Home » How Nigeria’s Forex Crisis Could Be Solved by Cutting Down BDCs, Says Presidential Adviser

How Nigeria’s Forex Crisis Could Be Solved by Cutting Down BDCs, Says Presidential Adviser

A presidential adviser proposes a radical reform of Nigeria’s foreign exchange market

by Motoni Olodun
presidential adviser

According to Tope Fasua, the Special Adviser to the President on Economic Affairs, Nigeria’s foreign exchange market desperately needs structural reforms. He has proposed that the Central Bank of Nigeria (CBN) drastically reduce the number of Bureau de Change (BDC) operators in the country from over 5,000 to about 200.

Fasua, a renowned economist and CEO of Global Analytics Consulting, suggested this at an economic policy event organized by the Abuja Chamber of Commerce and Industry. The theme was “Unification of foreign exchange and the effect of fuel subsidy removal on the business community.”
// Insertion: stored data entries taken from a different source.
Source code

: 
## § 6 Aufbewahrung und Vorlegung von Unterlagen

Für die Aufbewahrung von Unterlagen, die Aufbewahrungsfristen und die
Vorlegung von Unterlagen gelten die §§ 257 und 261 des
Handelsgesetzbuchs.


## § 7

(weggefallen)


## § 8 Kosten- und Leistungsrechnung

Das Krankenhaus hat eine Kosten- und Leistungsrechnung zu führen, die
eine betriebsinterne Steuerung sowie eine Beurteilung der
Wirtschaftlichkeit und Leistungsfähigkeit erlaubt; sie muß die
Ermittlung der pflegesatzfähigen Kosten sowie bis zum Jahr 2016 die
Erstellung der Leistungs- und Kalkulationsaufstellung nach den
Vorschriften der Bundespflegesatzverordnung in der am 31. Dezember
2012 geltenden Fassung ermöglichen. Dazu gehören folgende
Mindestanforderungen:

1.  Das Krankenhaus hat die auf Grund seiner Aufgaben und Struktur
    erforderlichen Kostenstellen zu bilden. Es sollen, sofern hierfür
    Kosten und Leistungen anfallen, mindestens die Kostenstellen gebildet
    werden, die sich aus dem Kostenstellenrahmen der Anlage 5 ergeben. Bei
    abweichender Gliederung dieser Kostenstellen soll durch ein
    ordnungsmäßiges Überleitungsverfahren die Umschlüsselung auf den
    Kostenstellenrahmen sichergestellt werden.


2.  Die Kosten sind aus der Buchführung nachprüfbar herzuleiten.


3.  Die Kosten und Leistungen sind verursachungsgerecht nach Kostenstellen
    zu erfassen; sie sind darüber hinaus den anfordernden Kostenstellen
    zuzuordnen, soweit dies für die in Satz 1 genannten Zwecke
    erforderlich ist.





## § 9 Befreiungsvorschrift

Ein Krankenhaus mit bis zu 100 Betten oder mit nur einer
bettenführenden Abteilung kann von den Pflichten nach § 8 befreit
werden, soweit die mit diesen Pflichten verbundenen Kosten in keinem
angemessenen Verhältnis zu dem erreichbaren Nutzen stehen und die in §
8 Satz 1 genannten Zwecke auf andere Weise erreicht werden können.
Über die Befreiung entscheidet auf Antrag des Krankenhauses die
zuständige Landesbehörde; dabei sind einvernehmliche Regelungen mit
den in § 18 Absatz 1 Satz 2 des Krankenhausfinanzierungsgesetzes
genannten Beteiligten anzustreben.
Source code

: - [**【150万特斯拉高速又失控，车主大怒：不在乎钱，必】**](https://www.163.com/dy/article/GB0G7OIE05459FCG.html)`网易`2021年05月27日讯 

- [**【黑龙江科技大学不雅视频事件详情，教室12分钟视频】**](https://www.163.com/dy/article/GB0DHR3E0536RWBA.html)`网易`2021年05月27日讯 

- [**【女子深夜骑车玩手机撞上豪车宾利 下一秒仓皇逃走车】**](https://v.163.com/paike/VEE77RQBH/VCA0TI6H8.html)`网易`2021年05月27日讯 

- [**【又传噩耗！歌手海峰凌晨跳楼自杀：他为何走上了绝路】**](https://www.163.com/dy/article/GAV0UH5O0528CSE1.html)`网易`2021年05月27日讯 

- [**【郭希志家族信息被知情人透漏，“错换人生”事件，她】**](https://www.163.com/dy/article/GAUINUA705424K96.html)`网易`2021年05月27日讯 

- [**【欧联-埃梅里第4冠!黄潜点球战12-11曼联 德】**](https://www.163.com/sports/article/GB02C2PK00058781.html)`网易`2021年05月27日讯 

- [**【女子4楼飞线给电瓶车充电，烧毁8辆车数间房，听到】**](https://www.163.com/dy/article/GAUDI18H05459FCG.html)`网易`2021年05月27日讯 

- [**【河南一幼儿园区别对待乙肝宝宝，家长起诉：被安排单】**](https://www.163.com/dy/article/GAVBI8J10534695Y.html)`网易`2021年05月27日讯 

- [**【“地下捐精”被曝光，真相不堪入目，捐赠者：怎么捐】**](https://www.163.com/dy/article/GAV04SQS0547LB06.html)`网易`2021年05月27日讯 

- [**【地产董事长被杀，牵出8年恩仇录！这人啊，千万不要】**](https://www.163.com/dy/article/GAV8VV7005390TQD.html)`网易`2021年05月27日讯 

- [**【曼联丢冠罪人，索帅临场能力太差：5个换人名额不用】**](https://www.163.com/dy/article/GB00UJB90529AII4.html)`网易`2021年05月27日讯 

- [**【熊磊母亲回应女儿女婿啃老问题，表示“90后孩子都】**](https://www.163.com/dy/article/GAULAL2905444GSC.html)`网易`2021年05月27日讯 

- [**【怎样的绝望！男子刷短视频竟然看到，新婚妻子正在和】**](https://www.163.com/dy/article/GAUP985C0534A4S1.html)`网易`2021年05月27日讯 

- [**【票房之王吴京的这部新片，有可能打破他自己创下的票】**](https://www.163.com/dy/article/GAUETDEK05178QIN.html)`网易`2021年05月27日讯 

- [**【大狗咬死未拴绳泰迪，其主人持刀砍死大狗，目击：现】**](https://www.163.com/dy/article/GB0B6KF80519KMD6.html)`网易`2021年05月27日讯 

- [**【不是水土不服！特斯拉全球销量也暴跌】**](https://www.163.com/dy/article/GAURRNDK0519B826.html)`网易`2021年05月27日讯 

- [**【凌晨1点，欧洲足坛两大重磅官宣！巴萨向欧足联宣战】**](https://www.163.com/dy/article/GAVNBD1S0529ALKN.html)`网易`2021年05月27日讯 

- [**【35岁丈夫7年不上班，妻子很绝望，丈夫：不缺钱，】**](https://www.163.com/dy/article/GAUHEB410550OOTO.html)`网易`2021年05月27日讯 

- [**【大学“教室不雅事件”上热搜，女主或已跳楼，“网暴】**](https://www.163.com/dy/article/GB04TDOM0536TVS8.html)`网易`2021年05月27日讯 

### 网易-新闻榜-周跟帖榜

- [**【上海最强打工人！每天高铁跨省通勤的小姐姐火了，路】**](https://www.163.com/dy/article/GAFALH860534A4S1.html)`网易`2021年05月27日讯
He argued that the high number of BDCs makes it difficult for the CBN to supervise them, leading to irregularities and inefficiencies in the forex market. He said Nigeria should emulate countries like the United Kingdom and the United Arab Emirates, which have fewer than 200 BDCs each.

“We need to do some structural reforms. For example, let’s reform the BDCs sector and make it stronger. You can’t manage over 5,000 BDCs selling money on the streets, which is not normal,” Fasua said.

He added that the CBN should incentivize the BDC sector and banks to provide forex to Nigerians more quickly and transparently. He also called for the definition of the illegal forex market in order to achieve stability in the official market.

“You have to define the illegal market, and by then, we will be able to find stability,” Fasua said.

Fasua’s call comes when Nigeria is grappling with a forex crisis. The naira has depreciated sharply against the US dollar recently, and businesses are struggling to access forex. The CBN has taken a number of measures to address the forex crisis, including restricting the sale of forex to BDCs. However, these measures have not been very effective so far.

Some analysts have welcomed Fasua’s proposal, saying that it could help improve the forex market’s efficiency and transparency. They also said it could reduce the pressure on the foreign reserves and ease the exchange rate volatility.

However, some stakeholders have expressed concerns about the possible implications of reducing the number of BDCs. They said it could create a monopoly for a few operators and lead to higher prices for forex. They also said that it could affect the livelihoods of thousands of Nigerians who depend on BDCs for their income.

Whether the CBN will heed Fasua’s call to reduce the number of BDCs remains to be seen. However, his proposal is worth considering, as it could help to address one of the biggest challenges facing Nigeria’s economy.